The Core Course Curriculum
The Core Course series is comprised of 17 units of intensive coursework designed to provide a strong background in the principles of Pharmacology and Toxicology. The courses were designed for and are taught for graduate students and are intended to develop integration and problem solving skills.
- PTX 201 - Principles of Pharmacology and Toxicology (5 units)
This is an introductory overview of basic concepts in pharmacology/toxicology followed by in-depth blocks on fate processes of chemicals in the body, fate processes associated with tissue selective responses, and selective toxicity employed therapeutically.
- PTX 202 - Principles of Pharmacology and Toxicology (4 units)
This course covers the principles of pharmacodynamics and mechanisms of drug/toxicant action. Intracellular signaling, ion channels and membrane transport are discussed.
- PTX 203 - Principles of Pharmacology and Toxicology (4 units)
Integrated physiological systems, cardiovascular and nervous systems and how drugs and toxicants act to perturb function are covered in PTX 203.

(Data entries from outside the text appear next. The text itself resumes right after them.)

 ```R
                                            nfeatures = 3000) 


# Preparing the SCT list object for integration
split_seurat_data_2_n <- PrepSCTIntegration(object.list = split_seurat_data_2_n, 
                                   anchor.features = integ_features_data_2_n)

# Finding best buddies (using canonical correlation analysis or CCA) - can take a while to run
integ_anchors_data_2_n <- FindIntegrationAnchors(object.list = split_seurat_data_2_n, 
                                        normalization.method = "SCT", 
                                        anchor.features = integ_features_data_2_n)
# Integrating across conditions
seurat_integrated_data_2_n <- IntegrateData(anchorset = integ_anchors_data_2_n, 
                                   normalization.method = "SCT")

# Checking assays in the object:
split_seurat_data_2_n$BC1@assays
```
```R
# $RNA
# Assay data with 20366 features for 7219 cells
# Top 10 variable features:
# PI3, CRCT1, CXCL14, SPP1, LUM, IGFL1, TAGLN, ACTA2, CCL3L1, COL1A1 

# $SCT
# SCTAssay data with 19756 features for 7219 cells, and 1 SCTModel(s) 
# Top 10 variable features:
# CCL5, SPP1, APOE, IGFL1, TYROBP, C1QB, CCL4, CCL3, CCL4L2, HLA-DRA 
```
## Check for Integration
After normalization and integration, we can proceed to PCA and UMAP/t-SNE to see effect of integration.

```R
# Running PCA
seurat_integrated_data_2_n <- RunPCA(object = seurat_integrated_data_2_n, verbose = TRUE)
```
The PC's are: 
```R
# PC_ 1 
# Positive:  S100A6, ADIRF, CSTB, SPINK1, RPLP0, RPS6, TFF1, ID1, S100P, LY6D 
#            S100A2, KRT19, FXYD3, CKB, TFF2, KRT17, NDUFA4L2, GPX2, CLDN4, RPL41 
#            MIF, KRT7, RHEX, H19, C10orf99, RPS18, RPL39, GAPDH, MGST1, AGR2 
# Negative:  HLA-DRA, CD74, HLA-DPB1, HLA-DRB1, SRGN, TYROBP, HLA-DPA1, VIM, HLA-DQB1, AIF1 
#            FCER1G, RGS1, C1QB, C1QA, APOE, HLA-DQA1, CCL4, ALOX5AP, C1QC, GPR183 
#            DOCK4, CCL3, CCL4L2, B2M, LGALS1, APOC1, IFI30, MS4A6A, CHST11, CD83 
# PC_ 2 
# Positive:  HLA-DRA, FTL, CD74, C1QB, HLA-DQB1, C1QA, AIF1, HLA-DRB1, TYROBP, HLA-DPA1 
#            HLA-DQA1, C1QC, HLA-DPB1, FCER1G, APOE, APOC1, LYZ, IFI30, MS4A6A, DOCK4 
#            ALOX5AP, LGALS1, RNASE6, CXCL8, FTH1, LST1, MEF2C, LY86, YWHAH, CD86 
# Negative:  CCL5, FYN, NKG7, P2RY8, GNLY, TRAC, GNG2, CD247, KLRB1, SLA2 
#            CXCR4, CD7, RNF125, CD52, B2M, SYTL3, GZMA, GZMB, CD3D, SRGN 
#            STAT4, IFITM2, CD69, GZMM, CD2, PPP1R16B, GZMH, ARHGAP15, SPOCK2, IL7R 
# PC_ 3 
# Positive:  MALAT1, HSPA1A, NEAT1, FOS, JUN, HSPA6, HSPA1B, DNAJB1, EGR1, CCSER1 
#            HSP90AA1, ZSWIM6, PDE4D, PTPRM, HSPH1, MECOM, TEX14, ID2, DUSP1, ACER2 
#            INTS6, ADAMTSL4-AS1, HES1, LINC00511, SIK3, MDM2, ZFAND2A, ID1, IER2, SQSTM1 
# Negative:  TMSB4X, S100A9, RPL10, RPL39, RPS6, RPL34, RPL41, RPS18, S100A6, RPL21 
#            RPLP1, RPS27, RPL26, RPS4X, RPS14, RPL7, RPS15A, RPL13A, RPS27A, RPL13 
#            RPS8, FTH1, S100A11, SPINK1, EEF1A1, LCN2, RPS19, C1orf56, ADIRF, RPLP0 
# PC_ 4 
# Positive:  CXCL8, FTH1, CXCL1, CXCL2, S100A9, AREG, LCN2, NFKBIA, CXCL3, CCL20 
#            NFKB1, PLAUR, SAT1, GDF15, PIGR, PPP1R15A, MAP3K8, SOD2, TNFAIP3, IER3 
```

- STA 100 - Applied Statistics (4 units)
Descriptive statistics, probability, sampling distributions, estimation, hypothesis testing, contingency tables, ANOVA, regression; implementation of statistical methods using computer package.
Advising Structure and Mentoring
The Graduate Adviser is a key figure for each graduate student throughout his/her program of study, but particularly during the period prior to advancement to candidacy. Graduate advisers are appointed by Graduate Studies and are assigned to each student upon his/her indication of intent to matriculate into the program. The Graduate Adviser is involved in many aspects of a graduate student's progress and is the student's first source of academic information and provides assistance with fulfilling the requirements of the Pharmacology and Toxicology Graduate Group program. This includes choosing a major professor, planning coursework, and conducting annual reviews of progress. In those cases where students choose to conduct their planned thesis/dissertation in the laboratory of their graduate adviser another graduate adviser will be assigned. The graduate advisor may not be the student's major professor. The role and responsibilities of the Graduate Adviser are listed in detail in the Graduate Adviser's Handbook, published by Graduate Studies.
The Major Professor is a faculty member belonging to the Pharmacology and Toxicology Graduate Group program who supervises the student's research and thesis; this person serves as the Chair of the Thesis Committee, and is usually the setting for the student's research activities. The major professor advises on details of course work and other aspects of the academic program that are tailored to suit the individual student's programmatic needs and career goals. Mentoring guidelines from Graduate Council can be found on the Graduate Studies website.
The Graduate Program Staff assists students with identifying a major professor, identifying appointments, and general university policies.